Introduction to the TI C64x+ IMGLIB

The Texas Instruments C64x+ IMGLIB is an optimized Image/Video Processing Functions Library for C programmers using TMS320C64x+ devices. It includes many C-callable, assembly-optimized, general-purpose image/video processing routines. These routines are typically used in computationally intensive real-time applications where optimal execution speed is critical. Using these routines assures execution speeds considerably faster than equivalent code written in standard ANSI C language. In addition, by providing ready-to-use DSP functions, TI IMGLIB can significantly shorten image/video processing application development time.
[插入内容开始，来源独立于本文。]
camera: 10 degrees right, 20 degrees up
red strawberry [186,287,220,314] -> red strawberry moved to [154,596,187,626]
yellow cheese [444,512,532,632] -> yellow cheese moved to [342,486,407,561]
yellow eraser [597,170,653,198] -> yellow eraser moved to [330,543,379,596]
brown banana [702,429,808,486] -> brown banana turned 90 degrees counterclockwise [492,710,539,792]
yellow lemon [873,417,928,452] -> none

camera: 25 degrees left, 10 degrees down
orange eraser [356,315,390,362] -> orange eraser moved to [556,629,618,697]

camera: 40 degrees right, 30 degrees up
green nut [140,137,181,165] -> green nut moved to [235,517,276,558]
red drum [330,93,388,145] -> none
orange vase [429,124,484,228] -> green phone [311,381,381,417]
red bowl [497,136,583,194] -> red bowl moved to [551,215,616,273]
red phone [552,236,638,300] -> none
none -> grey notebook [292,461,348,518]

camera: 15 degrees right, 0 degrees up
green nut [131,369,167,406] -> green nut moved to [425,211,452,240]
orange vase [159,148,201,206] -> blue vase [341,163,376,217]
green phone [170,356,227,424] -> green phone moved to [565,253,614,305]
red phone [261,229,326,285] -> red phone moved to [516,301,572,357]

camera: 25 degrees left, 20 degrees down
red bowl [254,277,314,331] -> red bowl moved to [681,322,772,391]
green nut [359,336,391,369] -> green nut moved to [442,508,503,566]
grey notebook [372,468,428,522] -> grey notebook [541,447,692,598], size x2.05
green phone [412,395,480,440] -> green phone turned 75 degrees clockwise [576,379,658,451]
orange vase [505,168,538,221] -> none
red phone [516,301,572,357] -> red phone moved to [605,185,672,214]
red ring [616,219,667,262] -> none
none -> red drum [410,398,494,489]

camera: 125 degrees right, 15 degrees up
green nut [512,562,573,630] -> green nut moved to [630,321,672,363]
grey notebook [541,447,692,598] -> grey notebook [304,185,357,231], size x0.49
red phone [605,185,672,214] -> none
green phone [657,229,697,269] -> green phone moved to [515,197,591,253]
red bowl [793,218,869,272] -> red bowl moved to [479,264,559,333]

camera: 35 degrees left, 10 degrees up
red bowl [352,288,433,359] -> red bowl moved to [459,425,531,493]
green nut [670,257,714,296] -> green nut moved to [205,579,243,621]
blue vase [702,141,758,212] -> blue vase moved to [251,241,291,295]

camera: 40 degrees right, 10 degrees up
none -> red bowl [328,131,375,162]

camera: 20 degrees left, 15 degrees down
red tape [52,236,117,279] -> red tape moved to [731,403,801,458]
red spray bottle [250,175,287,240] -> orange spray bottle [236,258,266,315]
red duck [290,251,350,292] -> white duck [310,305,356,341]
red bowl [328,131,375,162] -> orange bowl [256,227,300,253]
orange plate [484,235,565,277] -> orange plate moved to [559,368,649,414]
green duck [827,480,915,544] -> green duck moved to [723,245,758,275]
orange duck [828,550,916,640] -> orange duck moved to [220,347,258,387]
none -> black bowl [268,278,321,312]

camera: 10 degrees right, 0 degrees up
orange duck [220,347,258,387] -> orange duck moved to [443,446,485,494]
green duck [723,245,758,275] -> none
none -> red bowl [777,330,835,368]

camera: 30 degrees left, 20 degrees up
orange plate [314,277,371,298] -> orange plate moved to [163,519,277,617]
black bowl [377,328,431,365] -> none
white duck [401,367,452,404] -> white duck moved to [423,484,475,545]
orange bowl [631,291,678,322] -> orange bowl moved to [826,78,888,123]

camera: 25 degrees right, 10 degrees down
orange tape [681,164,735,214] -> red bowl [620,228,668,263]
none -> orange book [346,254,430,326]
IMGLIB适用于计算密集的场景，比单纯C写的代码要快，并且提供可直接操作DSP的接口。

Features and Benefits

The TI C64x+ IMGLIB contains commonly used image/video processing routines, as well as source code that allows you to modify functions to match your specific needs.
IMGLIB features include:

Optimized assembly code routines
C and linear assembly source code
C-callable routines fully compatible with the TI C6x compiler
Host library to enable PC based development and testing
CCS/VC++ projects to rebuild library
Benchmarks (cycles)
Tested against reference C model
Test bench with reference input and output vectors

IMGLIB用于处理图像和视频，允许用户修改源码以满足特殊需求。

Software Routines

categories as follows:

Compression and decompression
Image analysis
Picture filtering/format conversions

In addition, a set of 22 low-level kernels have been included in Appendix A. These functions perform simple image operations such as addition, substraction, multiplication, etc and are intended to be used as a starting point for developing more complex kernels

IMGLIB Image Analysis Functions

这部分主要为图像的预处理，如非0像素检测，像素分布，去噪等等。不过边缘检测的函数也归入了这部分。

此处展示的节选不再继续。